I am trying to port muon (a C99 implementation of meson) to Windows, and i have some problem with one of its unit tests. This unit test calls python3 with an array of C string, this array being:

"-c"
"print("some output")"

Note that this array can be any python script passed to the interpreter.

So I call CreateProcess() with lpApplicationName being the string "C:\Documents\msys2\mingw64\bin/python3.exe" and lpCommandLine being "-c print(\"some output\")" (I have prepended \ before each " that I find in the string in the above array)

My problem is the space that is in the print() function. I get this error message:

err failed to run python3:   File "<string>", line 1
    print("some
          ^
SyntaxError: unterminated string literal (detected at line 1)

I can't find a way to modify the string print(\"some output\") so that lpCommandLine is correctly built.

Does someone have an idea how to do this ?

thank you

CodePudding user response:

If you're trying to pass a string with a space in it as a command-line argument to Python, you need to enclose the string in quotation marks so that the shell knows it's a single argument.

For example, you could try passing the following command line to Python:

"-c" "print(\"some output\")"

This way, the shell will interpret the entire string "print("some output")" as a single argument, and Python will be able to interpret it correctly.

You may also need to escape the quotation marks in the string so that the shell doesn't interpret them as delimiters for the command-line arguments. To do this, you can add a backslash () before each quotation mark in the string, like this:

"-c" "print(\\"some output\\")"

This should allow you to pass a string with a space in it as a command-line argument to Python without any issues.

It's also worth mentioning that in the C99 implementation of Meson, the muon program uses the execvp function to spawn a new process and run a command with a list of arguments.

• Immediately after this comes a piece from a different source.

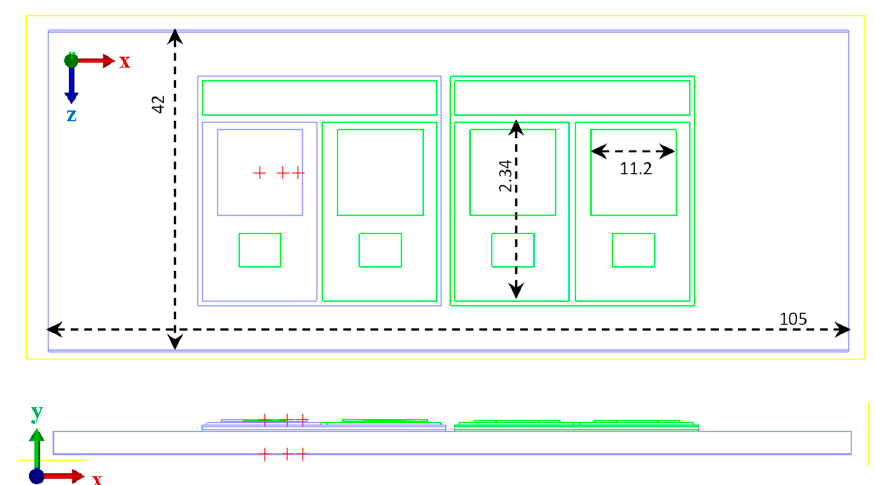
Figure A1. Sketch of the power module on the cold plate from the simulation study in Section 3. Stack composition and the size of elements are listed below in Table A2. Temperature monitor points are marked with “+”. Table A2. Stack composition and the size of elements in the example in Section 4: x, z—lateral size, y—thickness in the stack, V—volume of the element, c V —volumetric specific heat, C th —thermal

This is a better way to run a command with arguments than using CreateProcess, because it allows you to pass the arguments as an array of strings, rather than as a single string that needs to be manually parsed.

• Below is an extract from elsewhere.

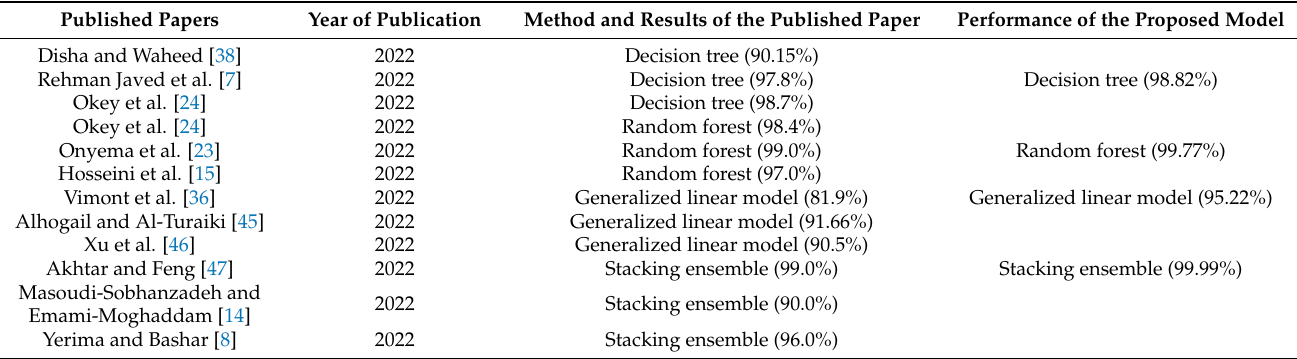
Table 3. Comparison of the obtained results with existing published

For example, instead of calling CreateProcess with lpApplicationName set to the path of the Python interpreter and lpCommandLine set to the string "-c print("some output")", you could use the execvp function to run the Python interpreter with the following arguments:

argv[0] = "python3"
argv[1] = "-c"
argv[2] = "print(\"some output\")"

This way, you don't need to worry about escaping or quoting the arguments, because the execvp function will take care of that for you.

I hope this helps!

CodePudding user response:

Have you tried "print('some output')" or 'print("some output")'?